Published 14th Nov 2016

Flashers and flops. It isn't a good look.

Scotland's national football team is statistically rotten and realistically out of its depth among the game's elite. The manager's a goner and the Tartan Army, allegedly the one consistently bright spot in an otherwise dark place, has been exposed, if you'll pardon the pun, as being an affront to common decency because of the mis-behaviour of an indisciplined few at Trafalgar Square on Friday morning.

That was the embarrassment that came before the ritual slaughtering of Gordon Starchan's side by England at Wembley later the same day.

I decided to drown my sorrows and celebrate my birthday at the same time when I arrived back at my hotel in King's Cross shortly after midnight.

But that notion was knocked on the head when it transpired that more loose canons from the Tartan Army had indulged in a spot of late night cabaret in the hotel bar that had forced the management to take the decision that the sale of alcohol had to stop for fear of the consequences.

There has long been a myth attached to the Tartan Army's status as the group of fans that everybody loves, but it is rarely written about for fear of the consequences the next time any offending journalist is caught in their company on a trip outside of Scotland.
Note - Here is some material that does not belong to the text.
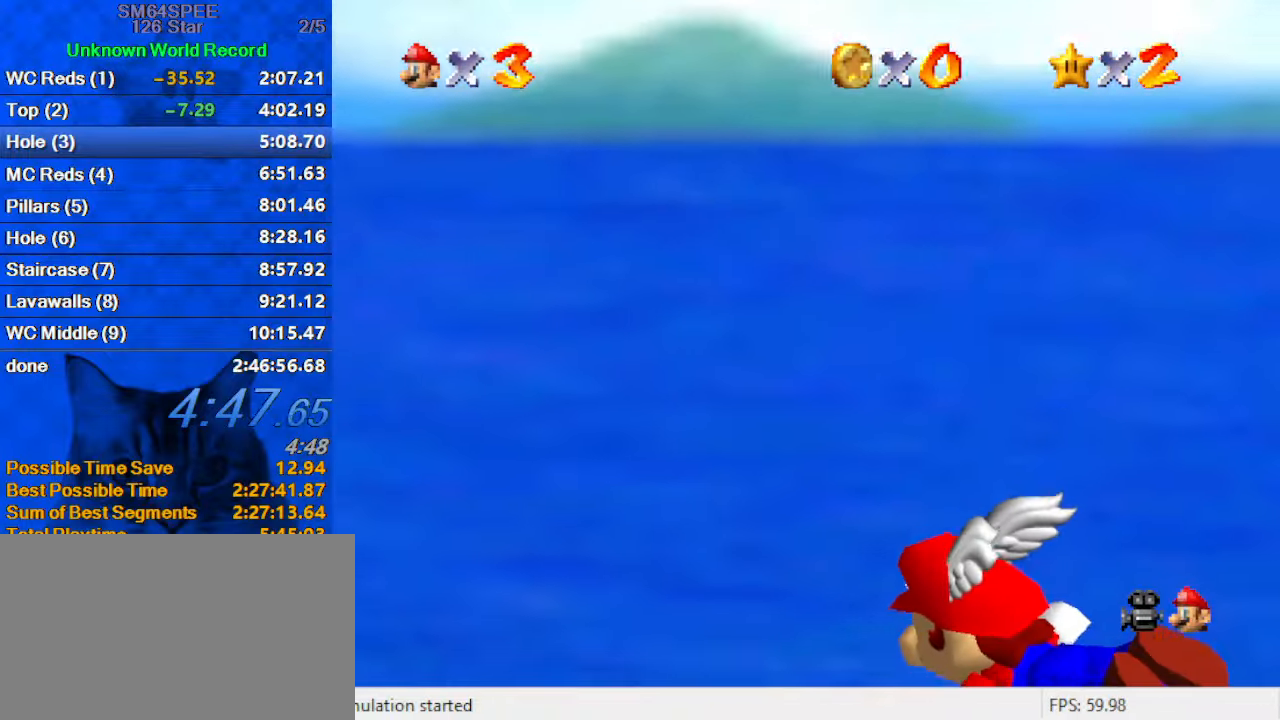
{"keys": ["a"], "events": [[133, "down", "down"], [267, "a", "up"], [367, "a", "down"], [400, "down", "up"], [400, "right", "up"]]}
The vast majority are in it for the football, but there is a group of supporters who indulge in industrial scale boozing from the minute they set off for an away match and who could only be described as a public nuisance for the duration of their stay as some other country's guests.
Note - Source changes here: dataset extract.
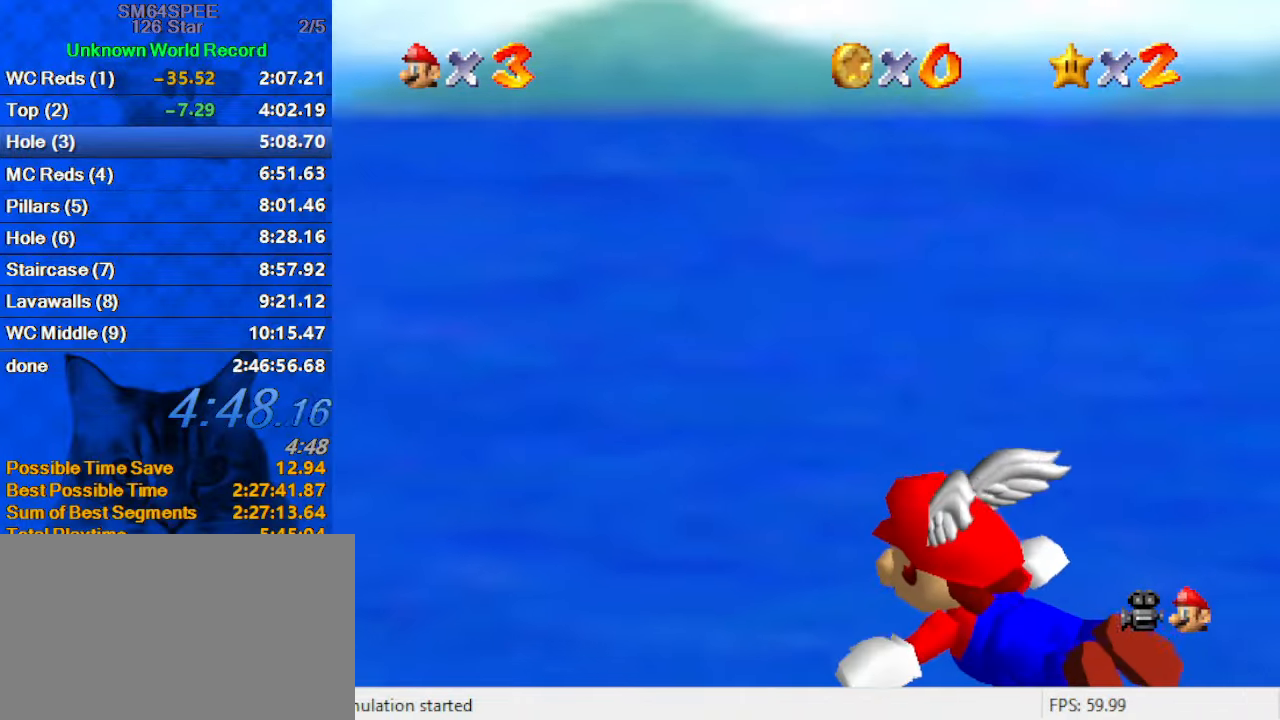
{"keys": ["a", "right"], "events": [[67, "right", "down"], [100, "down", "down"], [200, "down", "up"]]}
But wading in a sea of poppies on the eleventh day of the eleventh month set aside for remembering the UK's war dead and commiting the indecent act of hoisting their kilts to reveal human genitalia to stunned passers in London hit a new low in supporter standards.

But the picture is now complete. We're inferior on the park and excruciating off it.

Wha's like us? The people of London might say "Not many, and thank goodness for that."

But you can always draw attention to shameful behaviour and trust that a period of reflection might cause the offenders to have a good look at themselves and a long think about their anti-social tendencies.

What we do about the football team is another matter altogether.

Take as long as you like to mull over the manager's eighteen month-long decline, producing two wins over Malta and one against Gibraltar amidst seven other matches that were either lost or drawn.

Str-exit is the only answer for someone who has had four years in the job without taking the national side an inch further forward than they were on the day he took over.

And spend as long as you like navel gazing on the list of potential candidates who might replace Gordon. A better question might be, who would take it?

The present crop of players have now blown two qualification campaigns on a back to back basis while amply illustrating that they are vastly over-rated when it comes to international football. Some are palpably done, others were never fit for purpose in the first place.

The composite picture is surely an un-appealing one for prospective managers who might be thought to have the ability to provide a better future than our present inadequacy or our past imperfections.

As for the players who are coming along, and might be though to more readily occupy the attention of Strachan's successor, let us examine the evidence.

The Scotland Under 21 side's last five matches have all been lost and the seven and a half hours it took to play them did not result in a single goal being scored by Scot Gemmill's side.

The future is not bright. I rest my case.

Twenty years will come and go without Scotland having played at the finals of a major tournament. Another twenty before we re-enter a major stage might not be thought the doom-laden prediction of an habitually cautious observer of the national side's faltering progress.

The only reasonable course of action to take under the present circumstances is to pull back on the Scottish hokum and allow reality to replace the belief that we are actually better than we look.

We were bang average and now we're not that good.

We need to stop approaching each match on a wave of nostalgia and mis-placed hyperbole and accept our limitations as part of a more humble style of preparation.

The time for cheer leaders who are left with egg on their face on a regular basis following one indignity after another is over and done with.

Don't talk about a clear-out from top to bottom because there's nothing underneath the surface to imply that tomorrow will be any better than yesterday.

Don't mention going back to basics because that's just a cliche used by people who can't think of anything else to say at times like these.

Back to what precisely?

We don't have the players who're good enough and the next generation offer no promise of anything better further down the line.

We are what we are. Toiling and praying for a person who has a bright idea or two concerning the subject of how we get out of the extremely deep hole we're in.

The sooner we accept that, the quicker we can start to re-habilitate ourselves with all of the nonsense knocked out of our heads. And spare me the righteous indignation about any, or all, of the above.

We couldn't even put up an imitation of composure by the end of the night at Wembley. The only way is up, but who the guide is who will navigate us in that direction is anybody's guess.